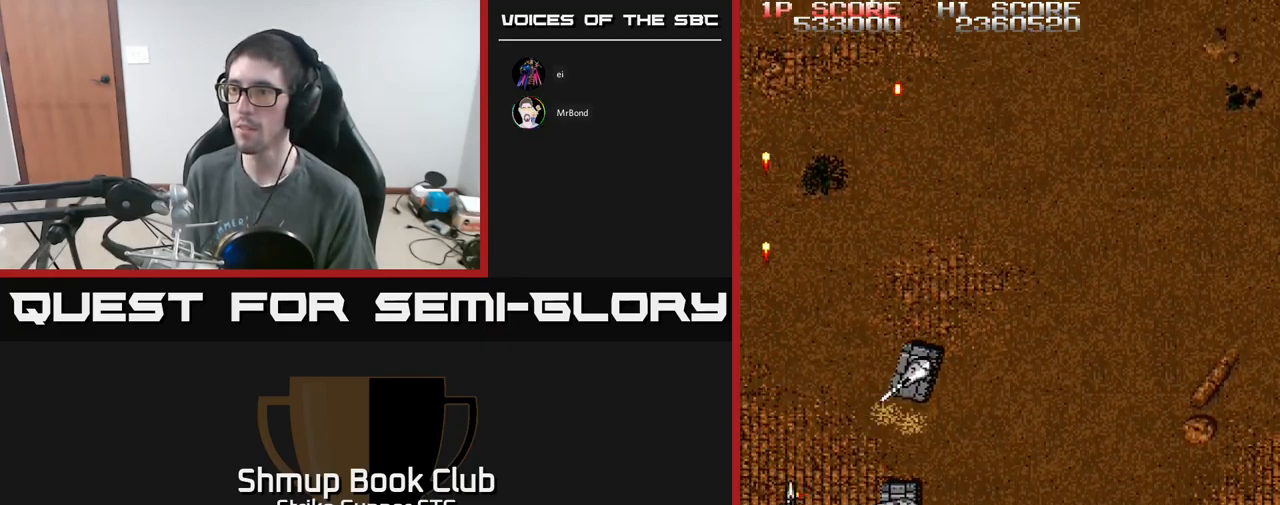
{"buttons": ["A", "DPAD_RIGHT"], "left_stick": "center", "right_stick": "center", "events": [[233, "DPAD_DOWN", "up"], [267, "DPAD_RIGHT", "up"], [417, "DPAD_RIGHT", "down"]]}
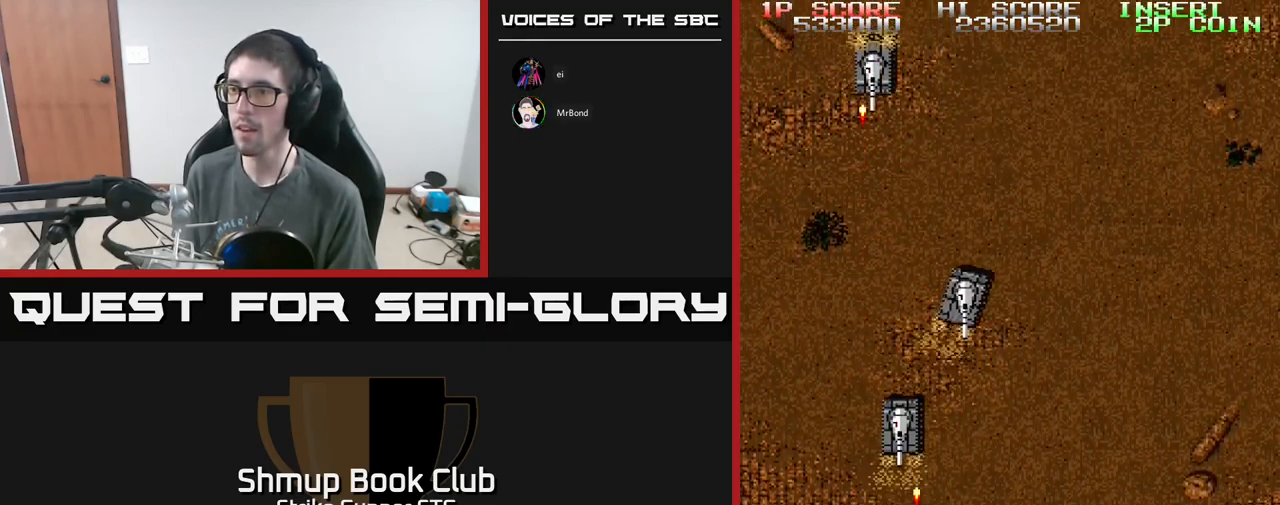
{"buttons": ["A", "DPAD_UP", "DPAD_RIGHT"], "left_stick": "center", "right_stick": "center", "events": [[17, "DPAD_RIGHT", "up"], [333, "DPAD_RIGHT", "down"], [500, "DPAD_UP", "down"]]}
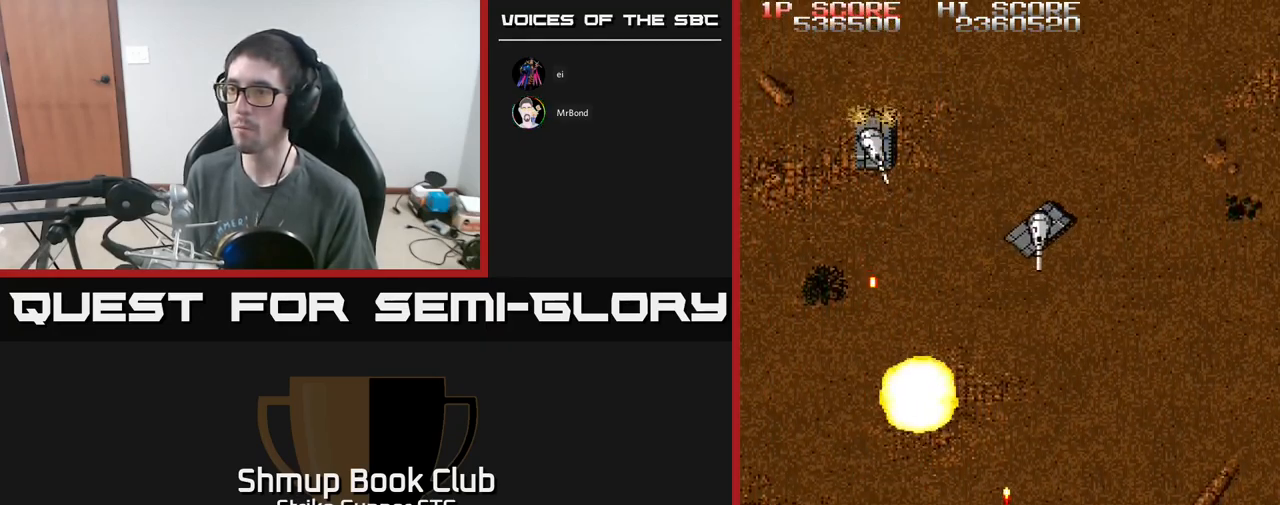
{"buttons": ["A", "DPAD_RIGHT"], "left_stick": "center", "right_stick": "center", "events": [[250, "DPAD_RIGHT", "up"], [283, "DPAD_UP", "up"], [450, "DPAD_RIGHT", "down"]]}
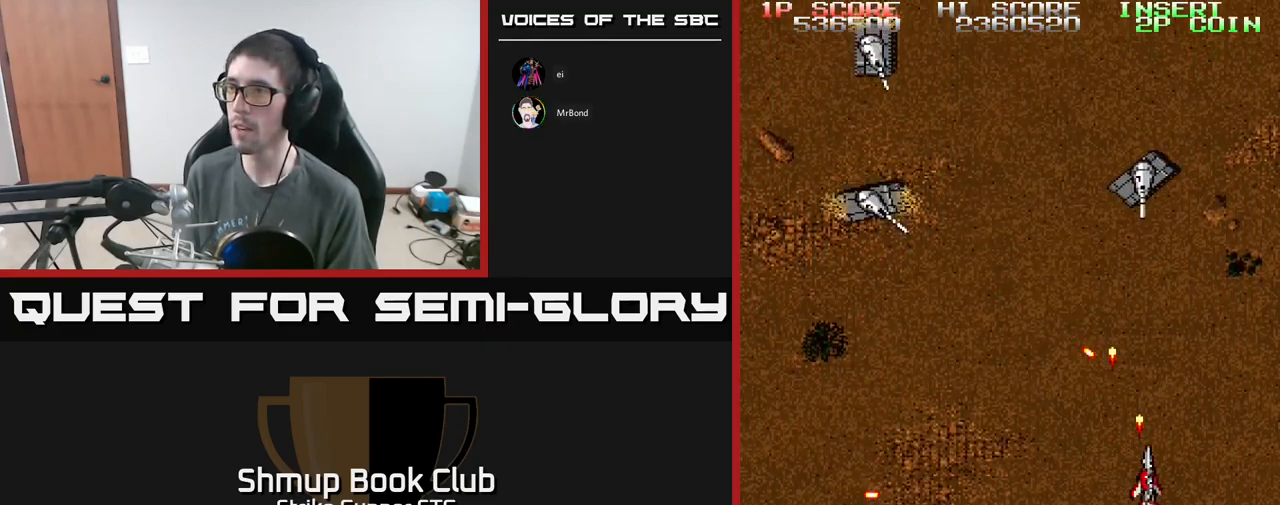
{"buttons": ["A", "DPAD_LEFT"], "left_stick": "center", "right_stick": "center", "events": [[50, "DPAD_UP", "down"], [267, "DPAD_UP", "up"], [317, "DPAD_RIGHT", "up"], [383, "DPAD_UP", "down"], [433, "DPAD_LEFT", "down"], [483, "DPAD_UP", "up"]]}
________________________
* GOAL OF THE EXERCISE
Could you give the listing again exactly as it stands, minus any pictures?

* ANSWER FOR THIS EXERCISE
{"buttons": ["A", "DPAD_RIGHT"], "left_stick": "center", "right_stick": "center", "events": [[233, "DPAD_DOWN", "up"], [267, "DPAD_RIGHT", "up"], [417, "DPAD_RIGHT", "down"]]}
{"buttons": ["A", "DPAD_UP", "DPAD_RIGHT"], "left_stick": "center", "right_stick": "center", "events": [[17, "DPAD_RIGHT", "up"], [333, "DPAD_RIGHT", "down"], [500, "DPAD_UP", "down"]]}
{"buttons": ["A", "DPAD_RIGHT"], "left_stick": "center", "right_stick": "center", "events": [[250, "DPAD_RIGHT", "up"], [283, "DPAD_UP", "up"], [450, "DPAD_RIGHT", "down"]]}
{"buttons": ["A", "DPAD_LEFT"], "left_stick": "center", "right_stick": "center", "events": [[50, "DPAD_UP", "down"], [267, "DPAD_UP", "up"], [317, "DPAD_RIGHT", "up"], [383, "DPAD_UP", "down"], [433, "DPAD_LEFT", "down"], [483, "DPAD_UP", "up"]]}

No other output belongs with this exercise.